Excerpt: Want to build a phone company for $100? Give Mark Spencer a ring. In a research park outside the low-key bustle of downtown Huntsville, Ala. Mark Spencer finishes his barbecue and resumes wreaking havoc on the multibillion-dollar phone equipment business.
Spencer is the inventor of Asterisk, a free software program that establishes phone calls over the Internet and handles voicemail, caller ID, teleconferencing and a host of novel features for the phone. With Asterisk loaded onto a computer, a decent-size company can rip out its traditional phone switch, even some of its newfangled Internet telephone gear, and say good-bye to 80% of its telecom equipment costs. Not good news for Cisco, Nortel or Avaya. Article: forbes,
Asterisk is the #1 open source communications toolkit.
Asterisk powers IP PBX systems, VoIP gateways, conference servers, and is used by SMBs, enterprises, call centers, carriers and governments worldwide. …
Asterisk, the world’s most popular open source communications project, is free, open source software that converts an ordinary computer into a feature-rich voice communications server. Asterisk makes it simple to create and deploy a wide range of telephony applications and services, including IP PBXs, VoIP gateways, call center ACDs and IVR systems.
Asterisk is released as open source under the GNU General Public License (GPL), and it is available for download free of charge. Asterisk® is the leading open source telephony project and the Asterisk community has been ranked as a key factor in the growth of VoIP. You can download it here.
You aren’t going to be able to run a smart phone on it, as your own carrier, as far as I know. Hopefully people using this will not be flooding us with those automated crap calls we all get. Found this: some of them are using this to make robocalls it seems. To them I say, add me to your do not call list. Go robo call yourself.
A somewhat similar “power to the people” thing is YaCy, free software that lets you become your own search engine, actually part of a peer-to-peer distributed search engine with built in privacy, bypassing Google, Bing, Yahoo, and even the more privacy respecting DuckDuckGo search engine.

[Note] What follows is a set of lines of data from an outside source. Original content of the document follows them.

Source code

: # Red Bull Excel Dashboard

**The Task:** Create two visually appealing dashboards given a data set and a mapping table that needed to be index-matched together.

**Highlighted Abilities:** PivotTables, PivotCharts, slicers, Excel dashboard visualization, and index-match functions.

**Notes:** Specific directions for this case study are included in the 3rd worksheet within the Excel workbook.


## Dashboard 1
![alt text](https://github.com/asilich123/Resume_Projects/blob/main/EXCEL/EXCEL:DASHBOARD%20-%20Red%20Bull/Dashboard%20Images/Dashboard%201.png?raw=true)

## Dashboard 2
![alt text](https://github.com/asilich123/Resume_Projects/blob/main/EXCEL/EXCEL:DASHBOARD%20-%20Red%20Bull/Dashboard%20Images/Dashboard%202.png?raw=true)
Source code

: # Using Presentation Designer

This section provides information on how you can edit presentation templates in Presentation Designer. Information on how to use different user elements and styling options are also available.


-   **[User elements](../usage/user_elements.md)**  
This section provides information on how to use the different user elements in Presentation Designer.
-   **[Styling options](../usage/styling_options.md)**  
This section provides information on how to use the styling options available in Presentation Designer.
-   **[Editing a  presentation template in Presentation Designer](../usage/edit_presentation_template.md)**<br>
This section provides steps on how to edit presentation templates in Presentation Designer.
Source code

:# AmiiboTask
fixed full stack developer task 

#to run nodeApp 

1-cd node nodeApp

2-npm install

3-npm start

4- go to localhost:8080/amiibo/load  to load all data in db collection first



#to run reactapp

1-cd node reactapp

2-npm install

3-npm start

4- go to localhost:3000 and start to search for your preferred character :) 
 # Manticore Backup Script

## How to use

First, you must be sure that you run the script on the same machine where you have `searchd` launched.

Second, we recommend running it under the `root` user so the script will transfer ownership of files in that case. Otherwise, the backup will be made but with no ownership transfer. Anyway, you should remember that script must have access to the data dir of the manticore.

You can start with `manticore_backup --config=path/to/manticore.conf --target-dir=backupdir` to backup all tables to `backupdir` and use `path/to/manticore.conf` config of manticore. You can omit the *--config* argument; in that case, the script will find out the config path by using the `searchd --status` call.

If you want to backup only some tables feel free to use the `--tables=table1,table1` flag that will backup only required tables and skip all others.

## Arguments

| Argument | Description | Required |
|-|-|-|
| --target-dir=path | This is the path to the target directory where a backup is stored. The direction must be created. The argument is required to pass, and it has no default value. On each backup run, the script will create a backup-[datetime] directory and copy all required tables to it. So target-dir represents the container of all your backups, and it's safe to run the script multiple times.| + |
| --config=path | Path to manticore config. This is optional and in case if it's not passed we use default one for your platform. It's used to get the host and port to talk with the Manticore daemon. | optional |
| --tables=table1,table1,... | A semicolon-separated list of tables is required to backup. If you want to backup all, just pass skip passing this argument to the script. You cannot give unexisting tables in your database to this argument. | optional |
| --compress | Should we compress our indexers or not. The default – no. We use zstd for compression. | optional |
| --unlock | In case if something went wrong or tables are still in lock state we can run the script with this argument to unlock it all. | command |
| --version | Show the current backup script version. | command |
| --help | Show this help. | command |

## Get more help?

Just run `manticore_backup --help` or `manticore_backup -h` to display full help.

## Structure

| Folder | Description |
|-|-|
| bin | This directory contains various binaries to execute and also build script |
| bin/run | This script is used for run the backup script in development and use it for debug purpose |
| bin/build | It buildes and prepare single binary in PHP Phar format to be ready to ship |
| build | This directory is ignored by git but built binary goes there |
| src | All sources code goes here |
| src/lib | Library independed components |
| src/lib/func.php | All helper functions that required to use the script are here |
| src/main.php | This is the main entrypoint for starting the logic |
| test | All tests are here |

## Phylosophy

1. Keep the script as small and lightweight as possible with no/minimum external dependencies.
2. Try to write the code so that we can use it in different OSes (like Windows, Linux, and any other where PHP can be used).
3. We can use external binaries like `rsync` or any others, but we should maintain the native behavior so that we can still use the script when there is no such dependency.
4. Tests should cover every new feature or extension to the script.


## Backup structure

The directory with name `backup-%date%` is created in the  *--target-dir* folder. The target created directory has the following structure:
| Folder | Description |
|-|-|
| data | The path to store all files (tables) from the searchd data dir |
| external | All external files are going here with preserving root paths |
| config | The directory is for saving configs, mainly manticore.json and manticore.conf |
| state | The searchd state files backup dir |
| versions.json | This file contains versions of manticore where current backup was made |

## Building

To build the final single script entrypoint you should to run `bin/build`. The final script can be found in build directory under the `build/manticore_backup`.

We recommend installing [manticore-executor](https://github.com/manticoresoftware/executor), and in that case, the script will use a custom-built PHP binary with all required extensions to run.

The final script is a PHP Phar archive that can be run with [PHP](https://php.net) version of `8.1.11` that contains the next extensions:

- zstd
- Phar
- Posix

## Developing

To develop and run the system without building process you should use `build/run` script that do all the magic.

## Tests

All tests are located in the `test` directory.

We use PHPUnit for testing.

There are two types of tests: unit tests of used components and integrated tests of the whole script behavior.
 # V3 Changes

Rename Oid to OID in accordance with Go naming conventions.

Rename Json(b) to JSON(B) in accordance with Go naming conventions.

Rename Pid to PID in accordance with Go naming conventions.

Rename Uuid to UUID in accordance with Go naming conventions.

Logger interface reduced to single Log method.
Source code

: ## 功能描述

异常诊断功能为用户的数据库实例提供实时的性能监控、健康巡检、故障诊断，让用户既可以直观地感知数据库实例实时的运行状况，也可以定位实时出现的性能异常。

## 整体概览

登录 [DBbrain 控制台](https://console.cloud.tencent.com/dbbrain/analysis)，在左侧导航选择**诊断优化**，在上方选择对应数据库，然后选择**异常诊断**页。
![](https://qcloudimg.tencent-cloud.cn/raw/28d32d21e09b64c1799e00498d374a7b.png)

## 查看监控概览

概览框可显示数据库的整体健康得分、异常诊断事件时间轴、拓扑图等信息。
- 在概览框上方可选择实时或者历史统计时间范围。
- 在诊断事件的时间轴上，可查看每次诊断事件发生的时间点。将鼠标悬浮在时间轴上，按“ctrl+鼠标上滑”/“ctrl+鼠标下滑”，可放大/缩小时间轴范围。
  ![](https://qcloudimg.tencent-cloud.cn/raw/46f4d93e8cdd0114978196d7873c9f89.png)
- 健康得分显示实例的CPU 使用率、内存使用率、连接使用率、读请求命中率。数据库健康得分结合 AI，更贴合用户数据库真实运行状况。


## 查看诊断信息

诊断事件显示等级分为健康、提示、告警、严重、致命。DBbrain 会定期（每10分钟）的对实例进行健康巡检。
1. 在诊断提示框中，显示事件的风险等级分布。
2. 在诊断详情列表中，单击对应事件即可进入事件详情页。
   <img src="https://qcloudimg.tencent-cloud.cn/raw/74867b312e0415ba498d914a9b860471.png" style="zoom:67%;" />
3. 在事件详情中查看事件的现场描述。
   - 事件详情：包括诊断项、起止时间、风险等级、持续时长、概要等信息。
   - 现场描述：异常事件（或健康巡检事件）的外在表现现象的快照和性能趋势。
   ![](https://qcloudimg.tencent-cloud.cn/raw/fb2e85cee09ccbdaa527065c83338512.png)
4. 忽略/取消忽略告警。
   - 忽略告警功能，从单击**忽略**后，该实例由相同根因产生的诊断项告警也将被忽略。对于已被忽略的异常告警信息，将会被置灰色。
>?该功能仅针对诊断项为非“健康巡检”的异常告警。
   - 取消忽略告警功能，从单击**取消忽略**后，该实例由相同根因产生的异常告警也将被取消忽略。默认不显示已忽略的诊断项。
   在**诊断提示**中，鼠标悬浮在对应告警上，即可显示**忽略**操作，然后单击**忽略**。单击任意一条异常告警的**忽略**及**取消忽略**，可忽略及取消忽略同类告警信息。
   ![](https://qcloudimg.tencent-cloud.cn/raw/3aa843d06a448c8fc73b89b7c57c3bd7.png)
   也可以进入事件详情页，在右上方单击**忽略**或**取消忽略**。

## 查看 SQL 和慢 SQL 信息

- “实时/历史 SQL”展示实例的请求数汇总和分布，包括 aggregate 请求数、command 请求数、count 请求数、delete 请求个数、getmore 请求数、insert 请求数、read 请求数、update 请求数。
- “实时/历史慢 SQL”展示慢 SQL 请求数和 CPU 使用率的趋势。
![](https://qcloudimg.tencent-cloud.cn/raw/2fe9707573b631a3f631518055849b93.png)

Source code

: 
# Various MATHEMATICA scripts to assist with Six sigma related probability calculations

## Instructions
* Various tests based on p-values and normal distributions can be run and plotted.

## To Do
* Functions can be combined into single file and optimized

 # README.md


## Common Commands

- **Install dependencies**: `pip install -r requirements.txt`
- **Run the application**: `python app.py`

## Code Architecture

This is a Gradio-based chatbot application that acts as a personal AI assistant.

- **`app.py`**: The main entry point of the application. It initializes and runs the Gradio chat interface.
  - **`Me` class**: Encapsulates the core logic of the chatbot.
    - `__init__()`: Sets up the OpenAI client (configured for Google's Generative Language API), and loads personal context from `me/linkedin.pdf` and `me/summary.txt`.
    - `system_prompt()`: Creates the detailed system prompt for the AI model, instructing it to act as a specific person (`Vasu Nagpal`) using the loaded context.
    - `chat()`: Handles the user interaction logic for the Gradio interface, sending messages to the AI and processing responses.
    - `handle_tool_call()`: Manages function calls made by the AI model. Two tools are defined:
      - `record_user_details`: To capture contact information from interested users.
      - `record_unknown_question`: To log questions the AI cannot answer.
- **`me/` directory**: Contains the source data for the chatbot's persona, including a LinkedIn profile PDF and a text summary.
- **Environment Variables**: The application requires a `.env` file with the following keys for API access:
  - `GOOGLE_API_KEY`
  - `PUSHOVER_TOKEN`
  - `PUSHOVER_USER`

Then there is BitCoin, something that the Bank of Canada said could threaten global financial stability if it ever became “a significant means of payment and the Bitcoin system remained unstable,” according to The Huffington Post. Time will tell. I’m still not using BitCoin because right now it seems disasterously over-inflated. One bitcoin is current worth $8,338.41 US doallars. Absurd.